MILWAUKEE- Two local voices are sharing their opinion on a federal proposal that would increase the nation's -- and Wisconsin's minimum wage.

Jennifer Epps-Addison, the Economic Justice Program Director of Citizen Action of Wisconsin, is supporting Rep. George Miller's (D-Calif.) Fair Minimum Wage Act, H.R. 6211, which would increase the minimum wage by 85 cents a year for the next three years.

Right now, Wisconsin's minimum wage of $7.25 matches the federal minimum wage.  That proposal would increase minimum wage in Wisconsin over three years from $7.25 to just under $10 an hour.

"People can't support a family on $7.25 an hour," said Epps-Addison to Newsradio 620 WTMJ's "Wisconsin's Afternoon News with John Mercure."

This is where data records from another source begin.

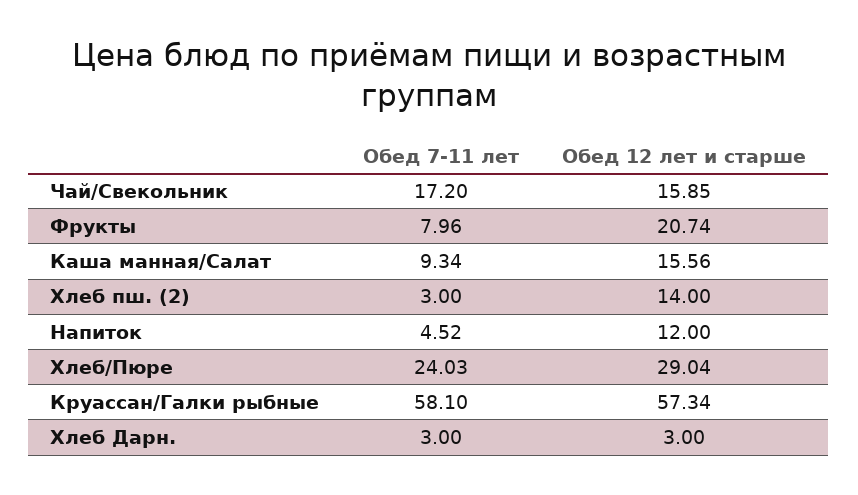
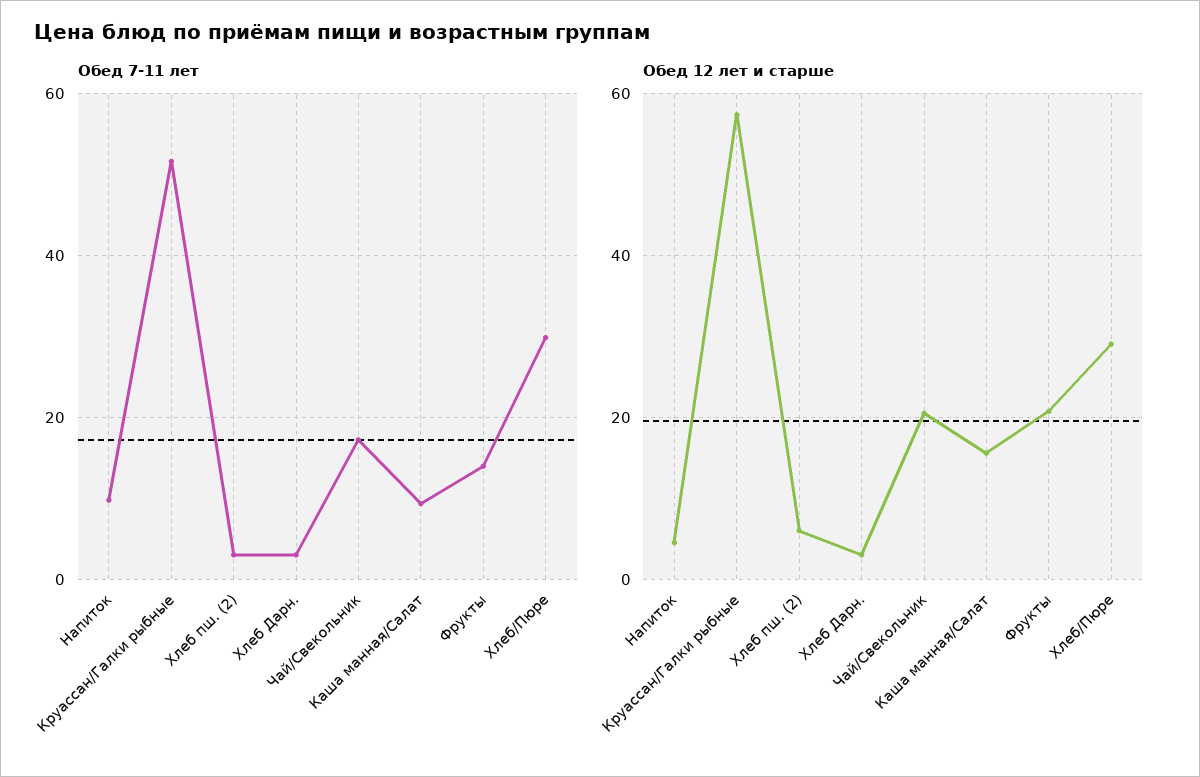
  {
    "Обед 7-11 лет": {
      "Чай/Свекольник": 17.2,
-     "Фрукты": 7.96,
+     "Фрукты": 14,
      "Каша манная/Салат": 9.34,
      "Хлеб пш. (2)": 3,
-     "Напиток": 4.52,
+     "Напиток": 10,
-     "Хлеб/Пюре": 24.03,
+     "Хлеб/Пюре": 30,
-     "Круассан/Галки рыбные": 58.1,
+     "Круассан/Галки рыбные": 52,
      "Хлеб Дарн.": 3
    },
    "Обед 12 лет и старше": {
-     "Чай/Свекольник": 15.85,
+     "Чай/Свекольник": 20,
      "Фрукты": 20.74,
      "Каша манная/Салат": 15.56,
-     "Хлеб пш. (2)": 14,
+     "Хлеб пш. (2)": 6,
-     "Напиток": 12,
+     "Напиток": 4,
      "Хлеб/Пюре": 29.04,
      "Круассан/Галки рыбные": 57.34,
      "Хлеб Дарн.": 3
    }
  }

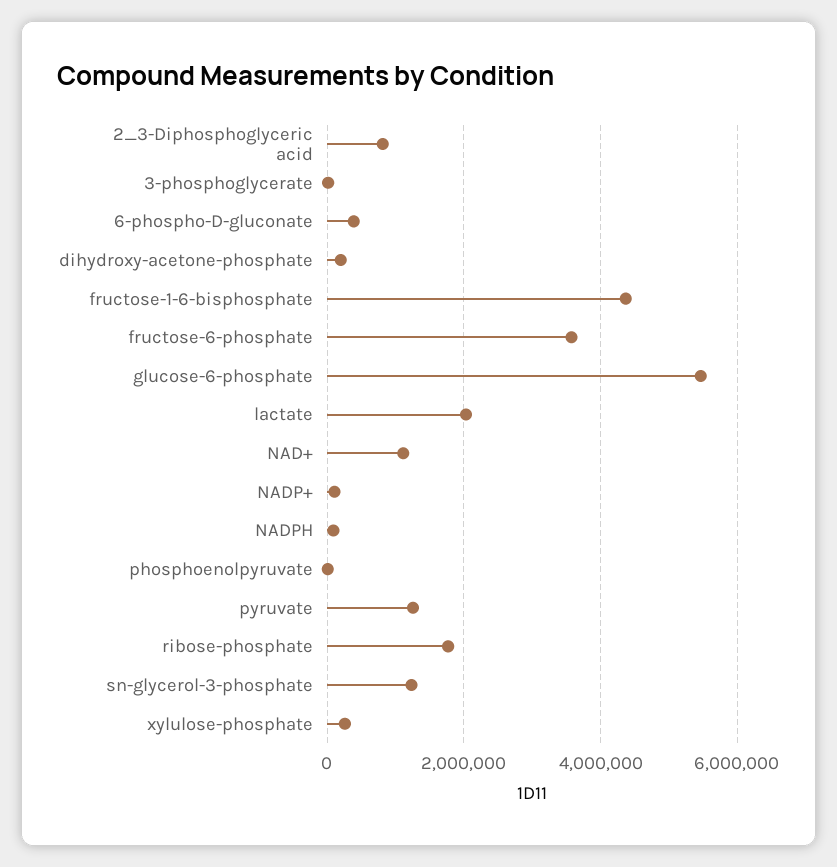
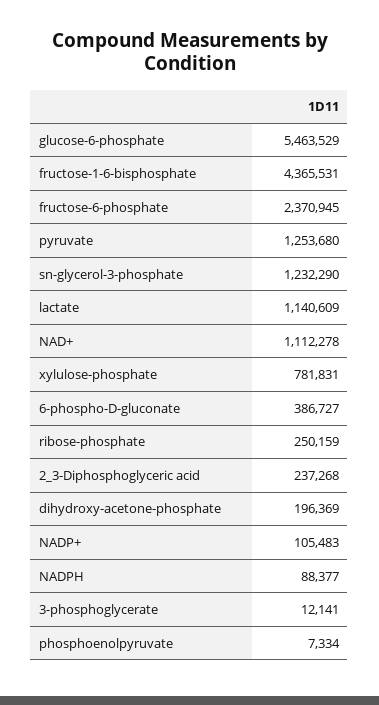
  {
-   "2_3-Diphosphoglyceric acid": 800000,
+   "2_3-Diphosphoglyceric acid": 237268,
    "3-phosphoglycerate": 12141,
    "6-phospho-D-gluconate": 386727,
    "dihydroxy-acetone-phosphate": 196369,
    "fructose-1-6-bisphosphate": 4365531,
-   "fructose-6-phosphate": 3600000,
+   "fructose-6-phosphate": 2370945,
    "glucose-6-phosphate": 5463529,
-   "lactate": 2000000,
+   "lactate": 1140609,
    "NAD+": 1112278,
    "NADP+": 105483,
    "NADPH": 88377,
    "phosphoenolpyruvate": 7334,
    "pyruvate": 1253680,
-   "ribose-phosphate": 1800000,
+   "ribose-phosphate": 250159,
    "sn-glycerol-3-phosphate": 1232290,
-   "xylulose-phosphate": 200000
+   "xylulose-phosphate": 781831
  }

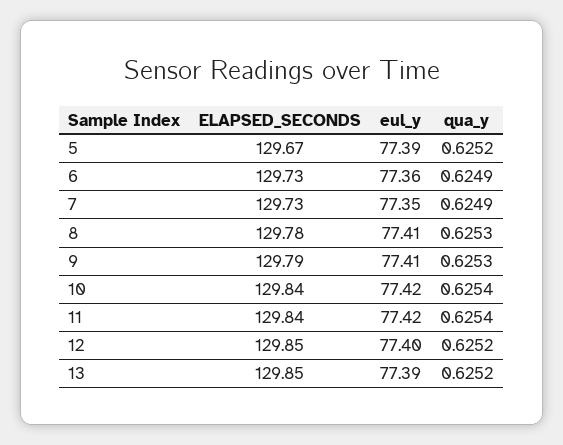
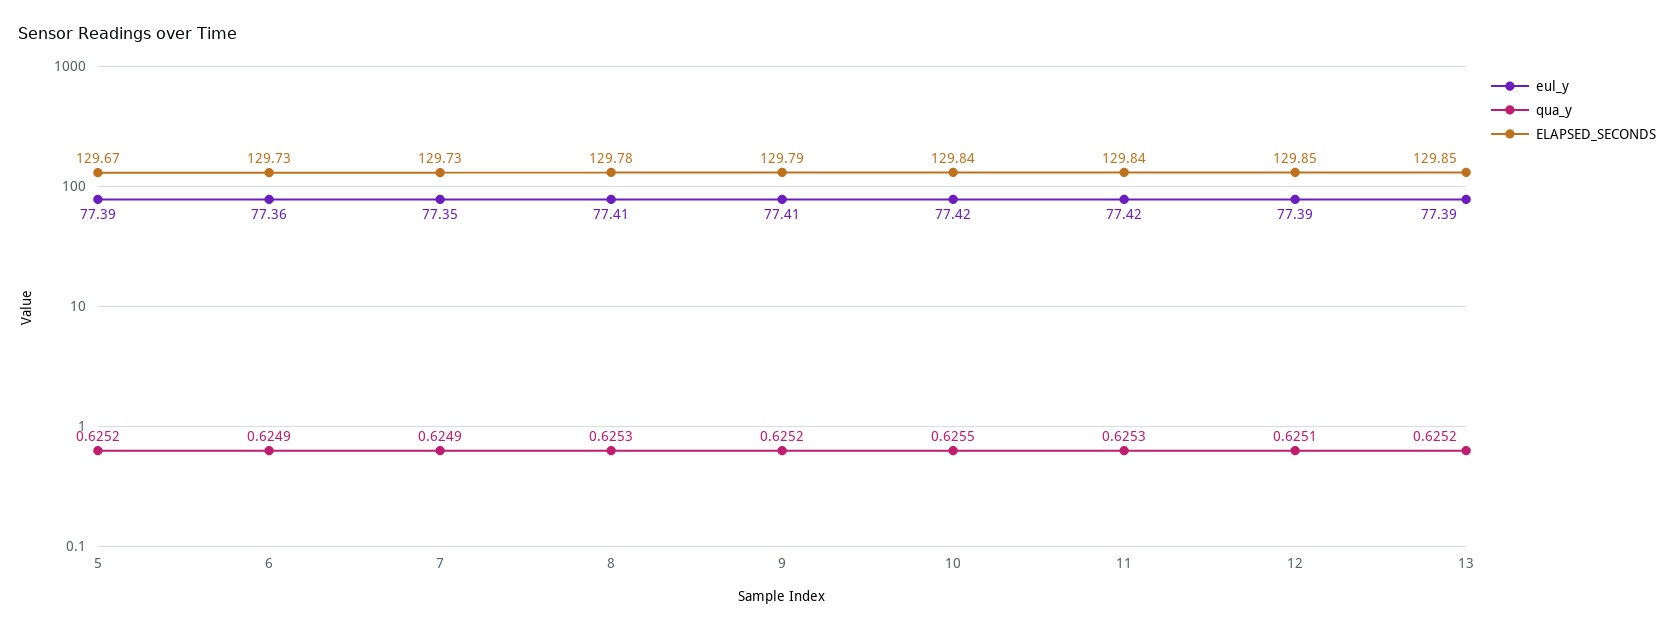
  {
    "ELAPSED_SECONDS": {
      "5": 129.67,
      "6": 129.73,
      "7": 129.73,
      "8": 129.78,
      "9": 129.79,
      "10": 129.84,
      "11": 129.84,
      "12": 129.85,
      "13": 129.85
    },
    "eul_y": {
      "5": 77.39,
      "6": 77.36,
      "7": 77.35,
      "8": 77.41,
      "9": 77.41,
      "10": 77.42,
      "11": 77.42,
-     "12": 77.4,
+     "12": 77.39,
      "13": 77.39
    },
    "qua_y": {
      "5": 0.6252,
      "6": 0.6249,
      "7": 0.6249,
      "8": 0.6253,
-     "9": 0.6253,
+     "9": 0.6252,
-     "10": 0.6254,
+     "10": 0.6255,
-     "11": 0.6254,
+     "11": 0.6253,
-     "12": 0.6252,
+     "12": 0.6251,
      "13": 0.6252
    }
  }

Statistically speaking she is correct, as those working minimum wage jobs at $7.25 an hour full-time earn around $15,080 a year -- which is about $8,000 below the poverty guideline for a family of four.

Opponents of Epps-Addison, including Brett Healy -- president of MacIver Institute -- believe that minimum wage jobs were never meant to support a family.

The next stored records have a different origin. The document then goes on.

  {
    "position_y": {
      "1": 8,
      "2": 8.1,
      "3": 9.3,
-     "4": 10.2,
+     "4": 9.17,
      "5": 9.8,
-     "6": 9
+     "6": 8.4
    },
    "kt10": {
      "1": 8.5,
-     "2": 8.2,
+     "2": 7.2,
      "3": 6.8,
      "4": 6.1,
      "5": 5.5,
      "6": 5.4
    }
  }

"It's a stop gap measure or a foot in the door.  Minimum wage jobs were never designed to support families for the long term," argued Healy to "Wisconsin's Afternoon News with John Mercure."

Epps-Addison believes that since 76 percent of workers earning minimum wage are over 20, adults earning minimum wage need an increase to improve their standard of living.

While that may raise the standard of living for those supporting families -- one of the unintended consequences of raising the minimum wage, according to the MacIver Institute, is that teens in Wisconsin are negatively affected.

Healy said raising minimum wage pay hurts those it's intended to help -- entry-level workers.

Meanwhile, Sen. Tom Harkin (D-Iowa) proposed a Senate bill to raise the federal minimum wage as well.

The minimum wage rate in Wisconsin hasn't changed since July, 2009.